Generative Artificial Intelligence and the Knowledge Gap: Toward a New Form of Informational Inequality
New research argues AI shifts inequality from access to critical evaluation of outputs.
Researcher Raphael Morisco's new conceptual paper, 'Generative Artificial Intelligence and the Knowledge Gap: Toward a New Form of Informational Inequality,' presents a critical theoretical framework for understanding AI's societal impact. Published on arXiv (ID: 2603.24335), the 8-page paper argues that traditional models of the 'digital divide'—focusing on access to technology—are insufficient for the generative AI era. With tools like ChatGPT and Midjourney becoming widely accessible, Morisco posits that the new frontier of inequality lies not in usage, but in the critical evaluation of AI-generated content.
The paper extends the classic 'knowledge gap hypothesis,' suggesting that individuals with higher education levels are more likely to question, contextualize, and verify outputs from models like Llama 3 or DALL-E 3. Conversely, those with lower education may exhibit greater reliance on AI outputs without sufficient scrutiny. This shift from an access gap to an evaluation gap could fundamentally reshape how information inequality manifests, potentially deepening existing social divides despite broader technological availability.
Morisco's work is explicitly conceptual, serving as a foundation for future empirical research rather than presenting new data.

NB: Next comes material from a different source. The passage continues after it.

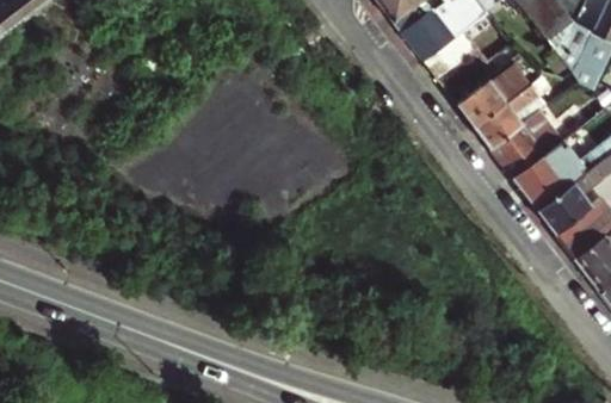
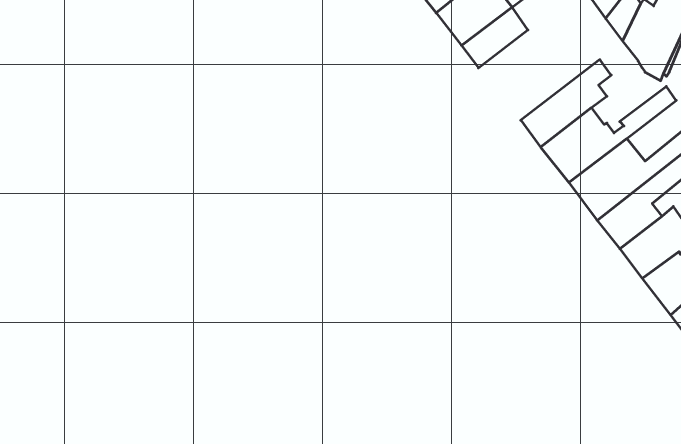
building: [456,54,539,123] -> none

It calls for investigators to examine the relationship between education, AI literacy, and trust in synthetic content. The framework challenges developers and policymakers to consider 'evaluation literacy' as a crucial component of AI ethics and education, moving beyond simply providing access to these powerful tools.
- Paper proposes AI shifts inequality from access to critical evaluation of outputs
- Argues higher-educated users better question AI content vs. lower-educated reliance
- 8-page conceptual framework published on arXiv (2603.24335) for future research
Why It Matters
Highlights need for AI literacy education alongside tool access to prevent deepening information divides.